V. V. Simianu1, A. Basu2, R. Alfonso-Cristancho3, A. D. Flaxman4, D. R. Flum1,3 1University Of Washington,Department Of Surgery,Seattle, WA, USA 2University Of Washington,Department Of Health Services,Seattle, WA, USA 3University Of Washington,Surgical Outcomes Research Center (SORCE),Seattle, WA, USA 4University Of Washington,Institute For Health Metrics And Evaluation,Seattle, WA, USA
Introduction: Breakdown of a colorectal anastomosis is a rare but potentially life-threatening complication. Pressure testing the anastomosis by submerging it in water as air is injected (leak testing) can identify leaks intra-operatively and reduces the risk of leaks after surgery by up to 50%. Surgeons have varying opinions about the value of leak testing, and the field of behavioral economics predicts that perceived value drives behavior. We evaluated the impact of having a surgical leak on a surgeons’ leak-testing behavior during subsequent cases, to test the hypothesis that a recent leak would influence the perceived value of leak testing.
Methods: Using a prospectively gathered cohort from the Surgical Care and Outcome Assessment Program (SCOAP) in Washington State, we quantified leak testing during elective colorectal procedures with testable anastomoses (left colectomy, low anterior resection, and total abdominal colectomy) and assessed for adverse events related to leak. We describe patterns of leak testing and leaks, stratified by surgeon volume. Higher volume surgeons were defined as performing 5 or more procedures per year. To test the hypothesis of behavior change, we explored a difference-in-difference non-parametric model to compare leak testing before and after a leak.
Results: From 2008 to 2013, surgeons performed 7,497 elective colorectal operations across 46 hospitals, with a leak rate of 2.6% (n=195). Higher-volume surgeons accounted for 83.2% of the cases (n= 6,234) in the time period. Mean leak testing rate for all surgeons was 85.9%. While leaks occur more often in untested cases (3.5% vs 2.5%, p=0.05), leak events and leak testing were not different between lower- and higher-volume surgeons. The overall rate of leak testing increased for both lower-volume (76 to 88%, p=0.007) and higher-volume (82 to 88%, p=0.002) surgeons over the study. Lower-volume surgeons seem to increase their testing after a leak, as shown in Table 1. However, our difference-in-difference analytic model was limited by small sample size at the individual surgeon level. Several hundred unique surgeons’ data would be needed in each strata to detect significant differences.
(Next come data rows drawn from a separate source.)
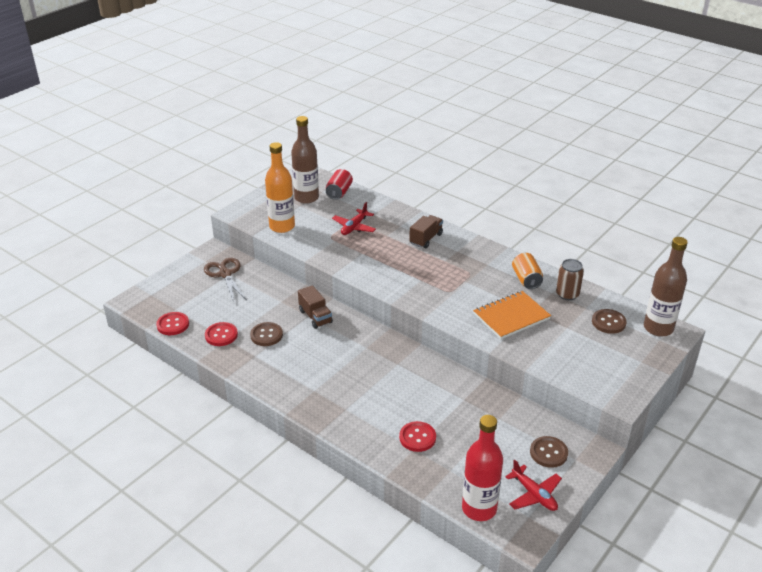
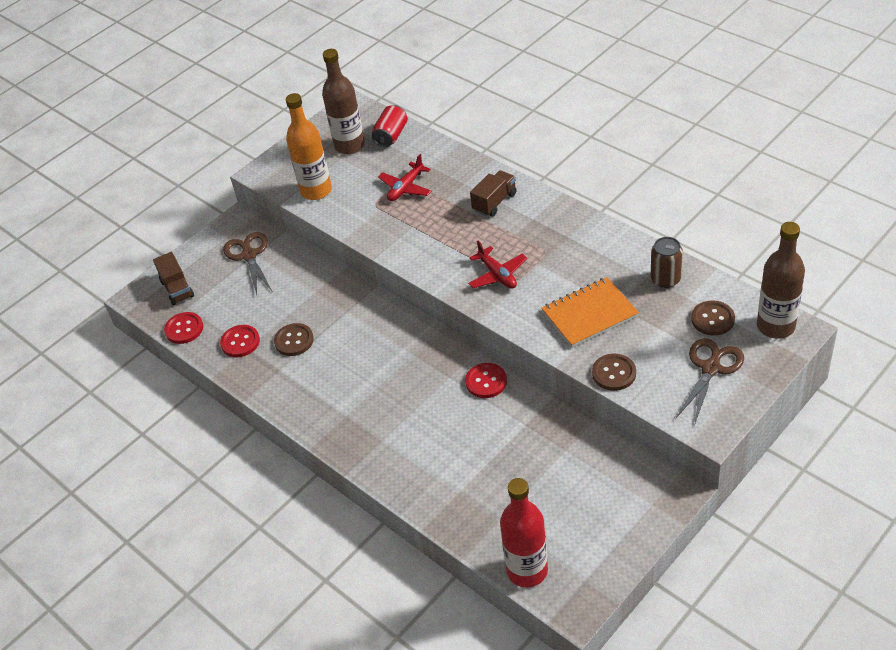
camera: 10 degrees right, 10 degrees up
brown truck [298,285,333,329] -> brown truck moved to [153,252,194,305]
red button [399,421,436,452] -> red button moved to [465,363,507,398]
red plane [505,460,562,511] -> red plane moved to [468,241,527,289]
orange can [512,253,543,289] -> none
brown button [530,436,568,468] -> brown button moved to [592,354,636,391]
none -> brown scissors [676,338,744,423]

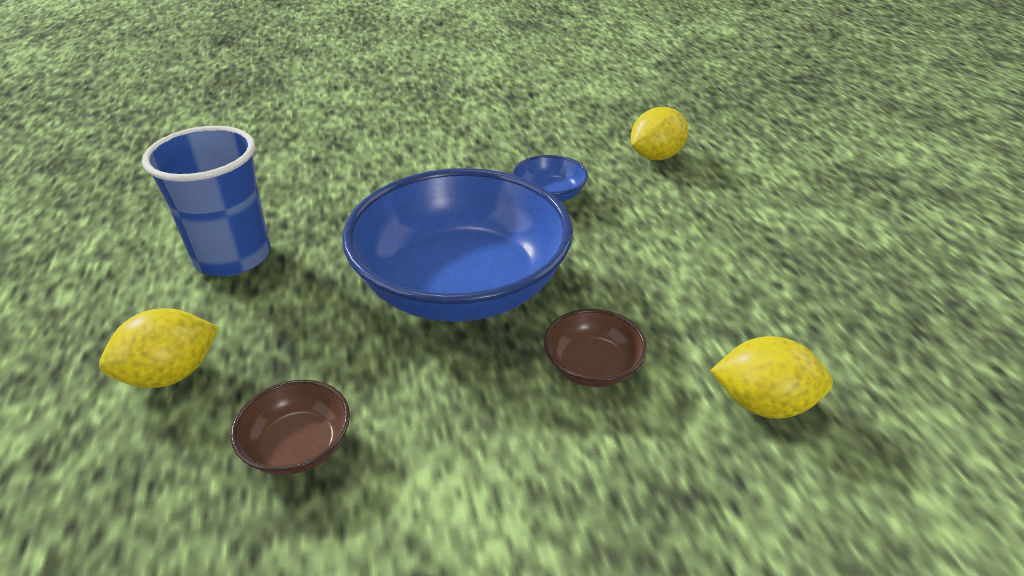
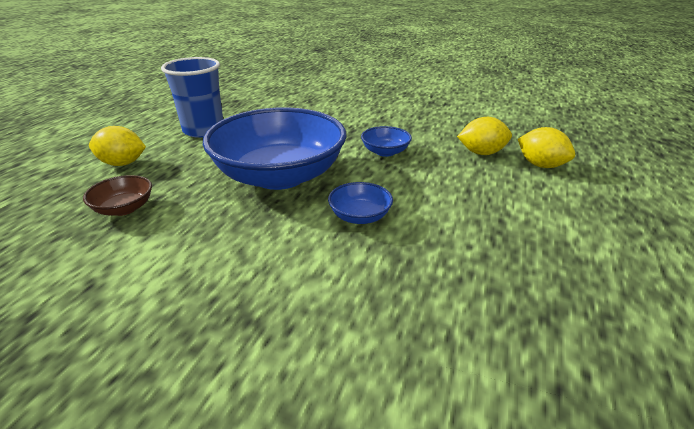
camera: 35 degrees right, 5 degrees down
brown bowl [544,309,647,387] -> none
yellow lemon [710,336,833,419] -> yellow lemon moved to [518,127,575,168]
none -> blue bowl [328,182,393,224]

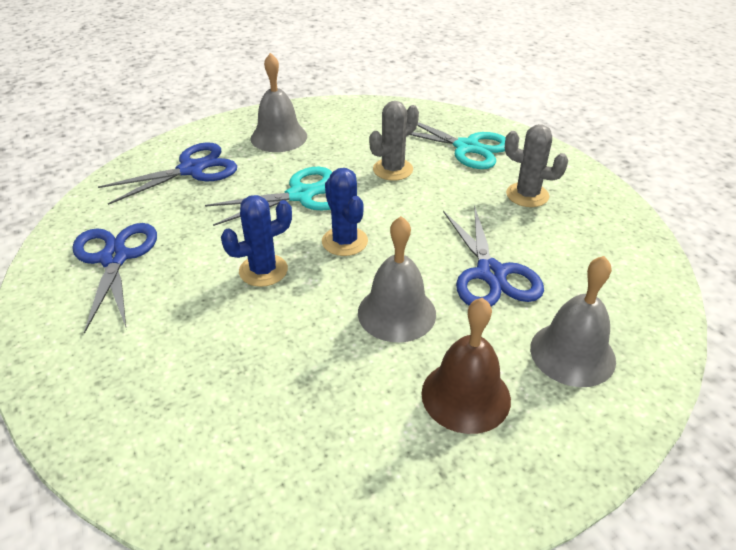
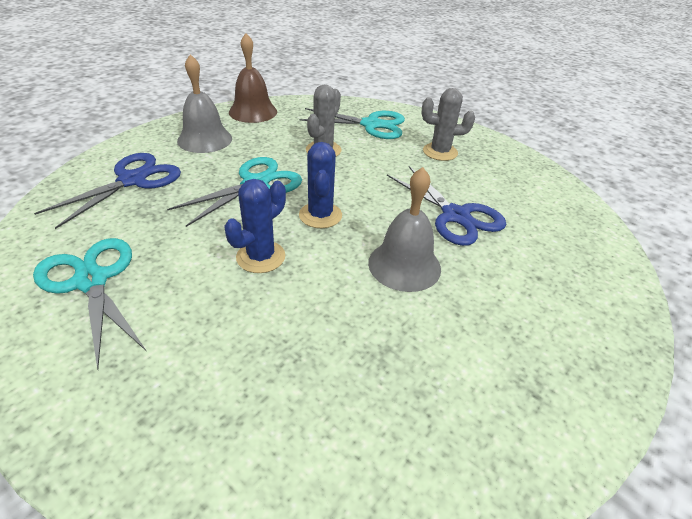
camera: 25 degrees left, 0 degrees up
blue scissors [72,223,157,334] -> turquoise scissors [33,238,146,369]
blue cactus [322,168,368,256] -> blue cactus turned 45 degrees clockwise [299,142,342,228]
brown bell [421,298,511,434] -> brown bell moved to [229,33,277,123]
grey bell [530,256,616,387] -> none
Conclusion: Intraoperative leak testing appears to increase the most for lower-volume surgeons who experienced a leak, suggesting that these surgeons may attribute higher value to leak testing after a leak. For higher-volume surgeons, it may be that surgeon-specific preferences and practice style are more influential in the uptake of leak testing rather than exposure to adverse events. These insights may help in crafting quality improvement initiatives around colorectal surgery that require clinician behavior change.